__Available data__.
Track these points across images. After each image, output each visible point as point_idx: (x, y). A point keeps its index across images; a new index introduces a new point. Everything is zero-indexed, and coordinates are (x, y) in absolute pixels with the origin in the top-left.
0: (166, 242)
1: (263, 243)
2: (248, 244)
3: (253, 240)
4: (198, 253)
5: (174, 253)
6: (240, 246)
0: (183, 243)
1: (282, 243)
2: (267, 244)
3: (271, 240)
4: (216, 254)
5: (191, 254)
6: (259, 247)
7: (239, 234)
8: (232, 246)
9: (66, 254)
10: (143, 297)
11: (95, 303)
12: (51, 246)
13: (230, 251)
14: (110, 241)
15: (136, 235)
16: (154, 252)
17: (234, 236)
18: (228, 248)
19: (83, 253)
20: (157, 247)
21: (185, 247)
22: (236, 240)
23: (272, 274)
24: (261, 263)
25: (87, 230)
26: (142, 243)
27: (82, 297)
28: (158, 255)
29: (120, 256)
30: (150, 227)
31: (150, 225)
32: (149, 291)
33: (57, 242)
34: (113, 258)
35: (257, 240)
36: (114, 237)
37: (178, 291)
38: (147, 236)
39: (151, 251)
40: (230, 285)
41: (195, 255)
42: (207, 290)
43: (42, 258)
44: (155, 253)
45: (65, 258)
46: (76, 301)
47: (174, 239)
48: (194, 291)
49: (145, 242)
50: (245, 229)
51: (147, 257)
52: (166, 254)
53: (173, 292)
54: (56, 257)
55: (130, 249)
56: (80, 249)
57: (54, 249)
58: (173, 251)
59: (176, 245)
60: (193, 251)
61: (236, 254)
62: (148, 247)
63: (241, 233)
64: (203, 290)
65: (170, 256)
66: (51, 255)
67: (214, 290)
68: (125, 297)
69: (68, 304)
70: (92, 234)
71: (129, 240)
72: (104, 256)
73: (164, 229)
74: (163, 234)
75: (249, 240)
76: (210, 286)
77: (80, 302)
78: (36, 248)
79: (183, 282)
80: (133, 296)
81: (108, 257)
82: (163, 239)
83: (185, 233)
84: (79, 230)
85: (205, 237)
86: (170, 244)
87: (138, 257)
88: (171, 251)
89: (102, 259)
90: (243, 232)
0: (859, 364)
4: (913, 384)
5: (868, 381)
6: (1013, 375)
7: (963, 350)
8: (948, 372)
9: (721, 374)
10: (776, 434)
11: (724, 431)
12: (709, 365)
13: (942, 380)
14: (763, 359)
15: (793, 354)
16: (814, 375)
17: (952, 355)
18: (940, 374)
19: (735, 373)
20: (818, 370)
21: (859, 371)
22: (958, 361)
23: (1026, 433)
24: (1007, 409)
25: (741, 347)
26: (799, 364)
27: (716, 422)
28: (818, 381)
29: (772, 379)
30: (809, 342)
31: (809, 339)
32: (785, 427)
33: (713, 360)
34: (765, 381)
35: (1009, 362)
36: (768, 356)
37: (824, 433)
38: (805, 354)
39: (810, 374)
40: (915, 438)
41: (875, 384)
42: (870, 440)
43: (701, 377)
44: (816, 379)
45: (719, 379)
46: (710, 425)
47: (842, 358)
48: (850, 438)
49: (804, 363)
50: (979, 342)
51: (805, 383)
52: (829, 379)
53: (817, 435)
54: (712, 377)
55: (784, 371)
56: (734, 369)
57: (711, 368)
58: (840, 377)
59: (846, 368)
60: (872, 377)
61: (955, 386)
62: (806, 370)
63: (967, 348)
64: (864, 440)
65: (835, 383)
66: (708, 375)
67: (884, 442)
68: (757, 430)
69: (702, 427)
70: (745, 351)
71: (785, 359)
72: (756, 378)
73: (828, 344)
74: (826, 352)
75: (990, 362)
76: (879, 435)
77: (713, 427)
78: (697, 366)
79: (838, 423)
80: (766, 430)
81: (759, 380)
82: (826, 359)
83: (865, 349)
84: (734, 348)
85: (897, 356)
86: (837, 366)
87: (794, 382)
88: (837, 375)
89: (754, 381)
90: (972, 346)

__Exercise directions__. Filter the rows above and keep every line containing the string "across". Matching is case-sensitive.

__Task output__.
Track these points across images. After each image, output each visible point as point_idx: (x, y). A point keeps its index across images; a new index introduces a new point. Everything is zero-indexed, and coordinates are (x, y) in absolute pixels with the origin in the top-left.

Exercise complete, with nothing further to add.